* _Provided material_:
—————
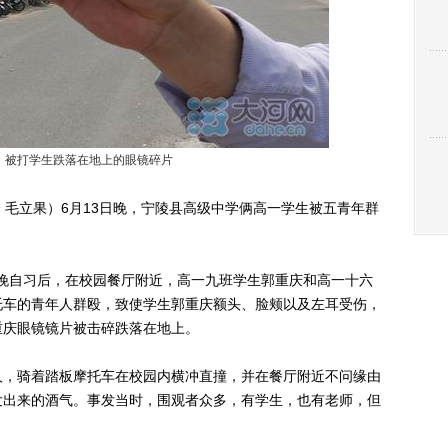
，被打学生跌落在地上的眼镜碎片
 毛立果）6月13日晚，宁陵县高级中学俩高一学生被五青年群
晚自习后，在校园餐厅附近，高一九班学生郭重庆和高一十六
托车的青年人群殴，致使学生郭重庆额头、脸颊以及左耳受伤，
重庆眼镜镜片被击碎跌落在地上。
，骑着踏板摩托车在校园内横冲直撞，并在餐厅附近不问缘由
发出来的酒气。事发当时，围观者众多，有学生，也有老师，但
。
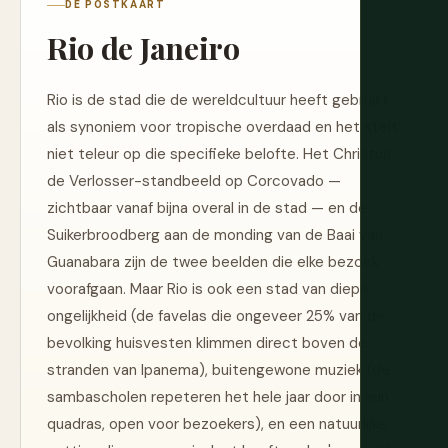
DE POSTKAART
Rio de Janeiro
Rio is de stad die de wereldcultuur heeft gebruikt
als synoniem voor tropische overdaad en het stelt
niet teleur op die specifieke belofte. Het Christus
de Verlosser-standbeeld op Corcovado —
zichtbaar vanaf bijna overal in de stad — en de
Suikerbroodberg aan de monding van de Baai van
Guanabara zijn de twee beelden die elke bezoek
voorafgaan. Maar Rio is ook een stad van diepe
ongelijkheid (de favelas die ongeveer 25% van de
bevolking huisvesten klimmen direct boven de
stranden van Ipanema), buitengewone muziek (de
sambascholen repeteren het hele jaar door in hun
quadras, open voor bezoekers), en een natuurlijke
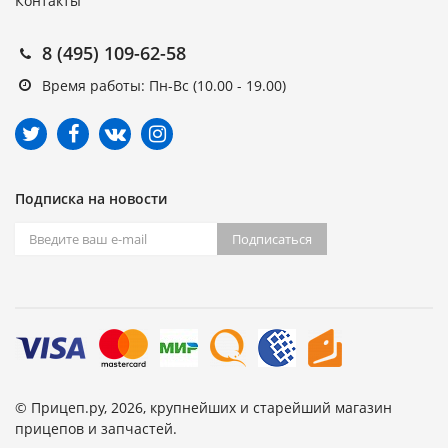
Контакты
8 (495) 109-62-58
Время работы: Пн-Вс (10.00 - 19.00)
Подписка на новости
Подписаться
© Прицеп.ру, 2026, крупнейших и старейший магазин
прицепов и запчастей.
—————
* _Exercise_: If a line of the records above contains the word "stad", count it; give only the total.

* _Written response_: 3